Bank Indonesia telah merilis pers pernyataan ulangan penolakan yang tegas dari semua transaksi berbasis cryptocurrency di negara itu, mengutip potensi bahaya baik individu dan ekonomi secara keseluruhan.
Mengelola Risiko dan Regulasi di Daerah
Pemerintah Indonesia sendiri tidak pernah secara tegas melarang kripto di dalam negeri, malah hanya mengeluarkan beberapa peringatan kepada warga risiko yang ada. Namun, Bank Indonesia menjelaskan bahwa semua transaksi Bitcoin dilarang dan tidak akan dikenali oleh bank, seperti yang dilaporkan oleh sebuah sumber berita setempat.

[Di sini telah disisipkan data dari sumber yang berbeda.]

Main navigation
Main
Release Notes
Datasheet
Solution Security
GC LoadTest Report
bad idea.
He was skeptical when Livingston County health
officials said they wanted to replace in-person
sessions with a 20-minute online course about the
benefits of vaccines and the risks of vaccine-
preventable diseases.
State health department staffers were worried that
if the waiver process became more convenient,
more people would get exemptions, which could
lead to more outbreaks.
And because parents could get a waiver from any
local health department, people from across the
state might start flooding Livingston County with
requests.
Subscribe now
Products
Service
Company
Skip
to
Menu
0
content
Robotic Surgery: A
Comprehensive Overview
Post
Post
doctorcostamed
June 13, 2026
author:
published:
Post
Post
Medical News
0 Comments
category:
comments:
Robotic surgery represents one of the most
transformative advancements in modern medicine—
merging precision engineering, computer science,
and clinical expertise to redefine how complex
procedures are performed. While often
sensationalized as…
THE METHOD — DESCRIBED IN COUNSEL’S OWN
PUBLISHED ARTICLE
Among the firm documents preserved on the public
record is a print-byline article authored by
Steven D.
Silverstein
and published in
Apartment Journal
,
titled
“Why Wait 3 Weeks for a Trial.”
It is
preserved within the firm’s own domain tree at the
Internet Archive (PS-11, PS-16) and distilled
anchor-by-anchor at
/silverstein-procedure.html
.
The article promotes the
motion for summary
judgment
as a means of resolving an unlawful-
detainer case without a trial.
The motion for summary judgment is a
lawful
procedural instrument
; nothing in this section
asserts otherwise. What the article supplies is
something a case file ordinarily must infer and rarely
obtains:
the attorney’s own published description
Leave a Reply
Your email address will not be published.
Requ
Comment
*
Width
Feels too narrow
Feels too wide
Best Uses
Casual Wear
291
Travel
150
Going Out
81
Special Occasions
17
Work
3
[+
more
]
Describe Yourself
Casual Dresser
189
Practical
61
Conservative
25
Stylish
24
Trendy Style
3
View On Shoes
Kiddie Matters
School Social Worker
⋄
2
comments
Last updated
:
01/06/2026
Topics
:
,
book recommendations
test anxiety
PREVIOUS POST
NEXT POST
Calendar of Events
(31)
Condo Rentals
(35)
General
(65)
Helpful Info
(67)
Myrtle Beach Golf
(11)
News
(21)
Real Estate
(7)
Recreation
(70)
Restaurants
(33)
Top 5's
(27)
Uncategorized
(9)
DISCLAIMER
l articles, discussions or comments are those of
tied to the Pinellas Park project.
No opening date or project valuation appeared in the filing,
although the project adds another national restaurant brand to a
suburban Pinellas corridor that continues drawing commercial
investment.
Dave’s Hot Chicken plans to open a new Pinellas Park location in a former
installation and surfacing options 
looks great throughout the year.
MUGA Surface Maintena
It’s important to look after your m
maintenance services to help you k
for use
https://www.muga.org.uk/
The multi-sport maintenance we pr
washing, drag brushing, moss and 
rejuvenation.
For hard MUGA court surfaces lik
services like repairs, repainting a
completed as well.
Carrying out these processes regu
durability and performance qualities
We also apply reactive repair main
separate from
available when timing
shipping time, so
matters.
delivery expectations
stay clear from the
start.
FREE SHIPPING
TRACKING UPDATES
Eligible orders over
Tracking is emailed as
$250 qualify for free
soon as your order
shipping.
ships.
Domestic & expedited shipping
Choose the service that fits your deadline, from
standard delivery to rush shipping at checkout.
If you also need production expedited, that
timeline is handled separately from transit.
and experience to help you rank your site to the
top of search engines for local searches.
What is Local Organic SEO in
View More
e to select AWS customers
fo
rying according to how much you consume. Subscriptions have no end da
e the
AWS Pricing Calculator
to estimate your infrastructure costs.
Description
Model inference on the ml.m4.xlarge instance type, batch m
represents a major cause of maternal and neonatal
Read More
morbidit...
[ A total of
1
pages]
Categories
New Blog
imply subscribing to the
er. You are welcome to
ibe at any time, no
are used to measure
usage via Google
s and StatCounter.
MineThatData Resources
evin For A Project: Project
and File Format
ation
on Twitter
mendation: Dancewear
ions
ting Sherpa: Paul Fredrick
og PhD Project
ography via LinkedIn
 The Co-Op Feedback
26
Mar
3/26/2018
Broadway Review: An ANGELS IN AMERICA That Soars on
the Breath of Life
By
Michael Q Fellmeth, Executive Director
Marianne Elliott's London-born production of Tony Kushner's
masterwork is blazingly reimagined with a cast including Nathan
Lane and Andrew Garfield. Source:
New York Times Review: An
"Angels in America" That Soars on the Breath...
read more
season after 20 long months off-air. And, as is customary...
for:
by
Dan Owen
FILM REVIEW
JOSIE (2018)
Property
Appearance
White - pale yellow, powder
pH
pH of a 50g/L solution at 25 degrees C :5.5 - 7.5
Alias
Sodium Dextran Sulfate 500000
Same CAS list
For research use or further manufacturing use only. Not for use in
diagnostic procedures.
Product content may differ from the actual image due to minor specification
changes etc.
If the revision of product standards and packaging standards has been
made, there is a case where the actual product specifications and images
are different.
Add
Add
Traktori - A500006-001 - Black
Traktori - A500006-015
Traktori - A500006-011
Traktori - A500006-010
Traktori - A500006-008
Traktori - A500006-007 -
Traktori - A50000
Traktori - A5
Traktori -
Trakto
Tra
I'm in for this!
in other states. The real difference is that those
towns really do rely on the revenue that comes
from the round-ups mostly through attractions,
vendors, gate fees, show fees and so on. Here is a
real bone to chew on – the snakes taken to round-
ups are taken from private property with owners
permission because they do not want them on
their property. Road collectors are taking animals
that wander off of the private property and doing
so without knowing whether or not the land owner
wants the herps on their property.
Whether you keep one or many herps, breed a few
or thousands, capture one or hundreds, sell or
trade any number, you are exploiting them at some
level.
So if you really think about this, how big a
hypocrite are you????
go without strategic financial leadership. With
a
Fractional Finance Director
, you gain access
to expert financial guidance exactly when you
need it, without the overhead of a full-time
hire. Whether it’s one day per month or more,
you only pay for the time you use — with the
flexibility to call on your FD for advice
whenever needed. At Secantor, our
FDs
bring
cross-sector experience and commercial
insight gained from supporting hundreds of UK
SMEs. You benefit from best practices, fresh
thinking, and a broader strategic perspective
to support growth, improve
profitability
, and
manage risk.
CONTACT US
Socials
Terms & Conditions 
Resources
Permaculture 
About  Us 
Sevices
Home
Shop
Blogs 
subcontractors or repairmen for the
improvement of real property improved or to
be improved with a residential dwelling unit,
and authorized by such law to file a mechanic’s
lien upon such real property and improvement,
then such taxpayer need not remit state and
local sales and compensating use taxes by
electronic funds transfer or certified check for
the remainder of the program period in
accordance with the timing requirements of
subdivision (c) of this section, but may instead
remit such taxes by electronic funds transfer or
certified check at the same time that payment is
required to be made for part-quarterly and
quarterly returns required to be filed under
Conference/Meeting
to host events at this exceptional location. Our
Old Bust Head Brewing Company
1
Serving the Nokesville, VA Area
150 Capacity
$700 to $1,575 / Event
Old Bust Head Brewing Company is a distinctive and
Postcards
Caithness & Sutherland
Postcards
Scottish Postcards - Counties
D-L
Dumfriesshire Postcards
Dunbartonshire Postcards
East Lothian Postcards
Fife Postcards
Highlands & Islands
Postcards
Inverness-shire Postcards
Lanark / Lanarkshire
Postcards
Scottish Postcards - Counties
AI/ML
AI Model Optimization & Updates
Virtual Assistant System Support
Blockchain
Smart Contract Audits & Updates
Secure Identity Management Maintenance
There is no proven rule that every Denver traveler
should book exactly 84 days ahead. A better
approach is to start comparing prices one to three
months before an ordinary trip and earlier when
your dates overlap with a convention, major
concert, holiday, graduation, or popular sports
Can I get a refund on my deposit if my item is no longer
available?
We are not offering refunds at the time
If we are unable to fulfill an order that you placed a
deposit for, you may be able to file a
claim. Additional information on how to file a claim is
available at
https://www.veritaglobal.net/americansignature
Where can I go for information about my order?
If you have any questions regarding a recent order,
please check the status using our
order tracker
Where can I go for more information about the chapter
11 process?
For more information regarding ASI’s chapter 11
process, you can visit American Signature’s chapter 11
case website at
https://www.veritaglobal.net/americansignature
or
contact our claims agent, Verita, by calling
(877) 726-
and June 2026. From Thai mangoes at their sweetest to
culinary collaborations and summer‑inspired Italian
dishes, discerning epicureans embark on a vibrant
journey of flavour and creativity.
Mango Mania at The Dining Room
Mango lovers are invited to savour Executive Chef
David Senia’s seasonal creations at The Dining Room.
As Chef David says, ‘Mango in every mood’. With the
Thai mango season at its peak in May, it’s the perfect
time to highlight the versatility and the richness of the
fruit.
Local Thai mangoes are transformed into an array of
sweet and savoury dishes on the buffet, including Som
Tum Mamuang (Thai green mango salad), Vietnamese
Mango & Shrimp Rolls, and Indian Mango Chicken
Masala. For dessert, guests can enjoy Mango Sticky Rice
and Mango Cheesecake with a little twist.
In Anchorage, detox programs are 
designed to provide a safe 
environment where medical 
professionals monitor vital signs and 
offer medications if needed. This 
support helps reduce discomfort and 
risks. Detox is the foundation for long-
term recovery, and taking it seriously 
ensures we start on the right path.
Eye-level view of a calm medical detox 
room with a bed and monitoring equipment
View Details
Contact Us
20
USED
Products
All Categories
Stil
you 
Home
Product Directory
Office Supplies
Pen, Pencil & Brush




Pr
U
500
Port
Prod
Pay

"Kami melarang Bitcoin untuk ditransaksikan di PJSP, Penyedia Layanan Sistem Pembayaran, yang berarti di luar PJSP melakukannya dengan risiko sendiri," kata Direktur Eksekutif Departemen Kebijakan Sistem Pembayaran, Eny V Panggabean. Pernyataan yang dibuat itu diterjemahkan dari bahasa Indonesia.
Menurut direktur eksekutif, alasan keputusan tersebut terutama didasarkan pada fakta bahwa bitcoin tidak diatur, dan karenanya tidak ada perlindungan finansial bagi warga negara Indonesia.
Setelah pernyataan di atas dibuat oleh Bank Indonesia pada bulan September 2017, dua pertukaran kripto-karean Indonesia (TokoBitcoin dan BitBayar) secara sukarela dan secara permanen menutup operasi mereka.
Gubernur Bank of India, Angus Martowardojo, juga menyatakan bahwa pihak berwajib cenderung mengambil tindakan terhadap semua orang yang bersalah karena menggunakan atau mencoba menggunakan kripto dalam bentuk pembayaran.
"Semua orang harus tahu untuk tidak menggunakan Bitcoin sebagai alat pembayaran," kata Martowardojo. "Saya tidak ingin ada pelanggaran di Indonesia." Dia mendesak masyarakat untuk menghindari industri kripto-kardiak dengan baik.
Meskipun sebuah laporan Reuters pada tahun 2014 mengklaim bahwa pemerintah Indonesia telah melarang penggunaan cryptocurrencies, pemerintah telah memilih untuk tidak menindaklanjuti larangan tersebut, namun menyerahkannya ke bank sentral untuk mencegah orang menggunakan kripto darurat.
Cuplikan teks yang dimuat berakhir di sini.